Healthcare-associated infection is a major public health concern with a significant impact on healthcare costs, quality of life, morbidity, and mortality. Most healthcare-associated infections are preventable through effective infection and control measures (Storr et al., 2017). Infections are symptoms caused by the invasion and multiplication of microscopic organisms such as bacteria, viruses, fungi, or parasites (Ahmad et al., 2022). Cancer patients are at a higher risk of hospital-acquired infection as they are often immunosuppressed due to the underlying disease and treatment. The proposed change project will focus on infection prevention measures in an oncology unit. Evidence-based research will identify studies and guidelines supporting unique aspects of hand hygiene, catheter placement, and disinfection for infection prevention. This project will also involve educating and training patients and medical personnel on infection risk and appropriate prevention measures. There will be a routine audit to ensure compliance and use of a reporting system to monitor the incidence of infections. This paper is a plan for the planned change containing a change theory, ethical and legal considerations, cultural competency, change agent, organizational leadership, and stakeholders.
The proposed topic for a hypothetical quality improvement and safety EBP change project aims to prevent and reduce the risk of infection in cancer patients by enhancing safety protocols and infection control measures. According to an article published by the American Cancer Society (2020), cancer patients have an increased risk of infection due to changes in the immune system that control their body’s defense systems. Cancer treatment such as targeted therapy, chemotherapy, or radiation therapy weakens the body’s defense, making it more susceptible to infection. Thus, healthcare professionals and patients must take precautions to prevent these infections. Essential components of infection prevention that will be researched and implemented include hand hygiene, catheter placement, and disinfection. In most clinical situations, alcohol-based hand rub is the preferred method over water and soap, except in the case of exposure to C. difficile or norovirus or when hands are visibly soiled (CDC, 2017; Cure & Van, 2015). Evidence recommends avoidance of catheter use, especially when the patient is functionally or quantitatively neutropenic (Malek & Raad, 2020). In unavoidable circumstances, full barrier precautions and aseptic practices should be followed during placement. For further infection prevention, there should be thorough cleaning and disinfection of devices and environmental surfaces using a combination of traditional and modern technologies, such as no-touch room decontamination methods and self-disinfecting surfaces (Boyce, 2016). The planned change will research and implement infection prevention measures, including alcohol-based hand rubs, aseptic practices for catheter placement, and traditional and modern technologies for disinfection, such as no-touch room decontamination and self-disinfecting surfaces.
Kotter’s Theory of Change
Change is inevitable in the constantly evolving healthcare industry. Various theories have been developed to provide a framework for understanding how change occurs and how it can be effectively managed in a diverse organizational setting. One well-known and widely used model is Kotter’s theory of change, which outlines eight steps for successfully implementing change in an organization (Rajan & Ganesan, 2017). These steps include creating a sense of urgency, forming a powerful coalition of leaders, developing a vision and strategy, communicating the vision, removing obstacles, empowering, creating short-term wins, consolidating gains, and anchoring change in the organization’s culture (Lv & Zhang, 2017). In this quality improvement project aimed at preventing infection in cancer patients, Kotter’s change theory can be applied as illustrated:
|1. Creating a sense of urgency||– A sense of urgency can be created by highlighting the increased rate of infection in cancer patients as well as the risk factors.
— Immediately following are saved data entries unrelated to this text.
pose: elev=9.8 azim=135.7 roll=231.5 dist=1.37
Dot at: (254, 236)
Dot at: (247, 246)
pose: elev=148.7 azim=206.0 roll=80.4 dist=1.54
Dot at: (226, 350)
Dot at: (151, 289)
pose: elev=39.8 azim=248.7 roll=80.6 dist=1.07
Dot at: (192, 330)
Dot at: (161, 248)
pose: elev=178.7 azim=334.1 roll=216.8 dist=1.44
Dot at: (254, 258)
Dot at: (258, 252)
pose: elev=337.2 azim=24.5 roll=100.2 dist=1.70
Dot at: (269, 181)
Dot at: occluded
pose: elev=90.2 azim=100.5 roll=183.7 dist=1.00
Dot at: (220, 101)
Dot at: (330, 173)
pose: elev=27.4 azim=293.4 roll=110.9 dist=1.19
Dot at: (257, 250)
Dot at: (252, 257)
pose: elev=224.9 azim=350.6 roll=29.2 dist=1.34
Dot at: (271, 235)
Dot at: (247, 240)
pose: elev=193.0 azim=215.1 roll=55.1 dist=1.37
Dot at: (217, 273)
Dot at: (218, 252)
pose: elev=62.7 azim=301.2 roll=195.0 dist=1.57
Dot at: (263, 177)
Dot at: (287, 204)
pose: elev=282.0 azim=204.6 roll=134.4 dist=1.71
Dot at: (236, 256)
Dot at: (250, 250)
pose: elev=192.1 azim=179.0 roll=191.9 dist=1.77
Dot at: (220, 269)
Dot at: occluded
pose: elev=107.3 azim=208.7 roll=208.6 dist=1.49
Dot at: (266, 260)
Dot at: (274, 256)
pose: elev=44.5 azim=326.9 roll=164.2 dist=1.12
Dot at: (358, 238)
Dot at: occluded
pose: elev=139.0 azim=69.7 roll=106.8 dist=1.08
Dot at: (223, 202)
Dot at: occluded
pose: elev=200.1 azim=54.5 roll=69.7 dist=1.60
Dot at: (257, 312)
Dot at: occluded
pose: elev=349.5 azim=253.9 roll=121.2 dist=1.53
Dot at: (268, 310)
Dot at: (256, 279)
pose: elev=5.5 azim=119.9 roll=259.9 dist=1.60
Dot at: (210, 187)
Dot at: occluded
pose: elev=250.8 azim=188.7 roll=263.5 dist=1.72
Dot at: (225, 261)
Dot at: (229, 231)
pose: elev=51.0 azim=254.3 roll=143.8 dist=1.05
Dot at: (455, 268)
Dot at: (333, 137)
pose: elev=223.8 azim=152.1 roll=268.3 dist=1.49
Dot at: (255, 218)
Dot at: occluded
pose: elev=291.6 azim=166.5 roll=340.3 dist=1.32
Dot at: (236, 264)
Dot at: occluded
-Emphasize the need for improved infection prevention measures in oncology/hematology unit for quality patient outcomes.
|2. Forming a powerful coalition of leaders||-key stakeholders include hospital leadership, chief nursing officer, ward head nurse, nurses, physicians, finance officer, and patients.
– This diverse and powerful coalition will help support and lead the proposed change.
|3. Developing a vision and a strategy||-Having identified the risk factors and high incidence of infection among cancer patients, it is important to develop vision.
-Reduce the incidence of infection by 30%.
-Ensure 100% compliance with infection prevention protocols.
· implementing alcohol-based hand rub
· use and aseptic practices for catheter
· traditional/modern disinfection technologies.
|4. communicating the vision||-Effectively communicate the vision and benefits of the change project to all stakeholders:
-improved patient outcomes, reduced healthcare costs, and increased patient satisfaction.
|5. Removing obstacles||-Ensure the vision is aligned with the overall organizational vision.
-Check people or barriers who are resisting change and create buy-ins.
-Provide necessary resources and support to implement change.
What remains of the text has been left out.